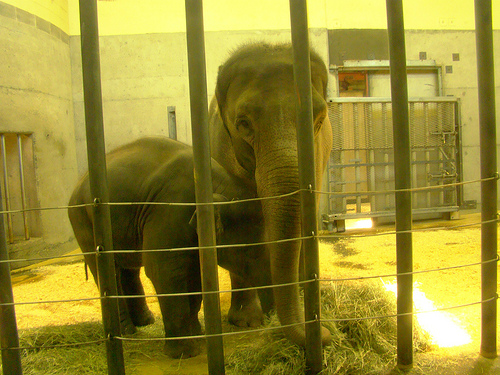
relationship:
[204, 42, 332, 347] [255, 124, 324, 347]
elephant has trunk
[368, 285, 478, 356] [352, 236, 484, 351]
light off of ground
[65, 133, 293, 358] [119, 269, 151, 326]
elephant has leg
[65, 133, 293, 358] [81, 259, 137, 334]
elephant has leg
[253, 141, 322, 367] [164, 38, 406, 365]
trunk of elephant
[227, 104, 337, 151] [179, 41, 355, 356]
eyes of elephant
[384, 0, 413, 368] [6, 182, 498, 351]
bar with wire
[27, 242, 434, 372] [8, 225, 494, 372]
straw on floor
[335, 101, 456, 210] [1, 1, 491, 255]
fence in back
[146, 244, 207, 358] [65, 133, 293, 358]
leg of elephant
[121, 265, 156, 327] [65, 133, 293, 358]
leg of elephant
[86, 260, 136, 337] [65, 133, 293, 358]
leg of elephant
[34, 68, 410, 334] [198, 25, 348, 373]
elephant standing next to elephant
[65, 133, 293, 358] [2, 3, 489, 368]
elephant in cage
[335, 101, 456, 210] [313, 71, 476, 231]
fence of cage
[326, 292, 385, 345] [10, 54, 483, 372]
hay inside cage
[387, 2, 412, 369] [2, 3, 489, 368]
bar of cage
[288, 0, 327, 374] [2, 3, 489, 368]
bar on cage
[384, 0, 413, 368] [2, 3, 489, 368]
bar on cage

...

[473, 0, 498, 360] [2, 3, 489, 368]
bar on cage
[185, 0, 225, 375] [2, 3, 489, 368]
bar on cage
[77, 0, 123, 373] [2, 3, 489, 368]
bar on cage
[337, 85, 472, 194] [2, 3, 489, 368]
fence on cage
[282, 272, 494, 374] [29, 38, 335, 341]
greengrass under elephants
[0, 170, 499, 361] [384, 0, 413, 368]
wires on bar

---

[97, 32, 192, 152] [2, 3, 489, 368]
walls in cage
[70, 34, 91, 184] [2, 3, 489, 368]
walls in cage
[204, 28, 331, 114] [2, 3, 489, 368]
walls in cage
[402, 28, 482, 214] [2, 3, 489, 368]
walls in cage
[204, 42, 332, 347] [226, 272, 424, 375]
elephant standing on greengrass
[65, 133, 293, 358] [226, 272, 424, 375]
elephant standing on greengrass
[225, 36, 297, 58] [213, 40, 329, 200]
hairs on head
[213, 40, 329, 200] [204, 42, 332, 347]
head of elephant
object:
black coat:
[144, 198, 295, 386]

> Set exercise
Please reproduce the records starting with the line with "[97, 32, 192, 152] [2, 3, 489, 368]" and going on through the line with "[144, 198, 295, 386]", switching "black coat" to "dark coat" and leaving everything else unchanged.

> Exercise answer
[97, 32, 192, 152] [2, 3, 489, 368]
walls in cage
[70, 34, 91, 184] [2, 3, 489, 368]
walls in cage
[204, 28, 331, 114] [2, 3, 489, 368]
walls in cage
[402, 28, 482, 214] [2, 3, 489, 368]
walls in cage
[204, 42, 332, 347] [226, 272, 424, 375]
elephant standing on greengrass
[65, 133, 293, 358] [226, 272, 424, 375]
elephant standing on greengrass
[225, 36, 297, 58] [213, 40, 329, 200]
hairs on head
[213, 40, 329, 200] [204, 42, 332, 347]
head of elephant
object:
dark coat:
[144, 198, 295, 386]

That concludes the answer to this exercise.